As of version 7.10, Elastic supports the creation of "Indicator Match Rules". These rules generate alerts when field values in the Elasticsearch data match the patterns defined in the indicator indices. The use of ECS-compliant data delivers the best results for threat intelligence and critical infrastructure monitoring.
Index Pattern & Indicator Index Pattern
index patterns" is the index of the log data, whereas "indicator index patterns" refers to the index patterns of the IOC feed (this is "logs-ti_*" by default).

Now follow the comparison settings. Note that the log fields are on the left and the "threat.indicator" on the right. It is now possible for us to make a comparison with our data using all the fields provided by Threat Intelligence.

As a test to avoid connecting to a malicious IP address. Or even to download malware, there is the "Dev Tool" in Elastic. Here we can generate artificial logs.

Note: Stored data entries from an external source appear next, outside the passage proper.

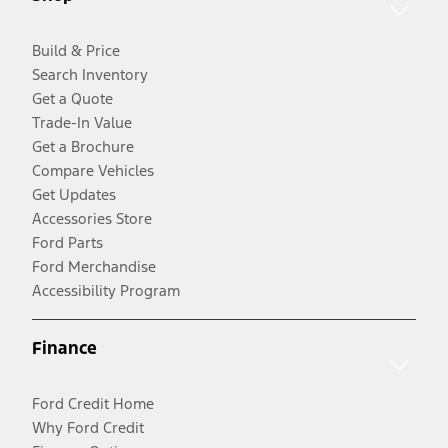
Build & Price
Search Inventory
Get a Quote
Trade-In Value
Get a Brochure
Compare Vehicles
Get Updates
Accessories Store
Ford Parts
Ford Merchandise
Accessibility Program
Finance
Ford Credit Home
Why Ford Credit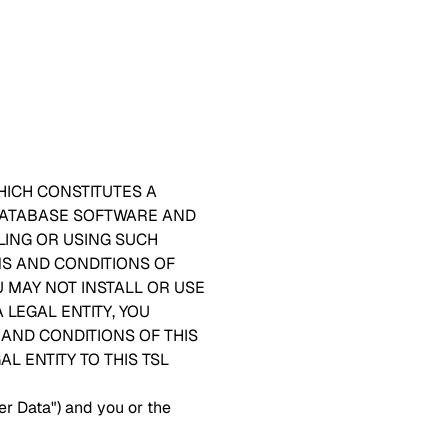
HICH CONSTITUTES A
 DATABASE SOFTWARE AND
LING OR USING SUCH
MS AND CONDITIONS OF
U MAY NOT INSTALL OR USE
 LEGAL ENTITY, YOU
AND CONDITIONS OF THIS
L ENTITY TO THIS TSL
er Data") and you or the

POST /logs-endpoint-protection/_doc
{
"host": {
"name": "fake-device",
"description": "this device is just for testing reasons",
"mac": "42:01:0a:84:00:3d",
"ip": "10.1.1.56"
},
"event" : {
"category": "file",
"type" : "creation"
},
"file" : {
"hash": {
"md5" : "59ce0baba11893f90527fc951ac69912"
}
}
}
After inserting this code, press the Play or Send icon in the top right-hand corner and you will receive a confirmation on the left-hand side of your browser. At the end an alert will pop up which is due to the previously created rule.
Conclusion - Part 3
In this article, we have examined the integration of IOC feeds in more detail. These allow us to identify potential threats at an early stage and react accordingly. The example presented has enabled us to create an effective rule that significantly improves our security infrastructure. This measure helps to optimize our defense mechanisms and further advance the entire security landscape. In this way, we are sustainably strengthening our resilience to cyber threats and improving our ability to respond to potential attacks.
FAQ
More about Elastic ELK and SIEM
ELK stands for Elasticsearch, Logstash and Kibana - a combination of three open source tools that work together to provide a powerful solution for log management and data analysis.
Elasticsearch is a distributed, RESTful search and analytics engine capable of processing and analyzing large amounts of data in real time.

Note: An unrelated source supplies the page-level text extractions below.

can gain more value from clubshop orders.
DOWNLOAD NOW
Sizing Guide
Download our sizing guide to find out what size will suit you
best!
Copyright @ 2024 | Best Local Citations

In the context of SIEM, ELK is often used to collect, process and visualize log data, which facilitates security analyses and enables threats to be detected more quickly.
SIEM (Security Information and Event Management) is a software solution that provides real-time monitoring, event logging, data correlation and alerting to improve network security.
Elasticsearch enables SIEM systems to efficiently index and search large volumes of security data, supporting rapid detection and response to security incidents.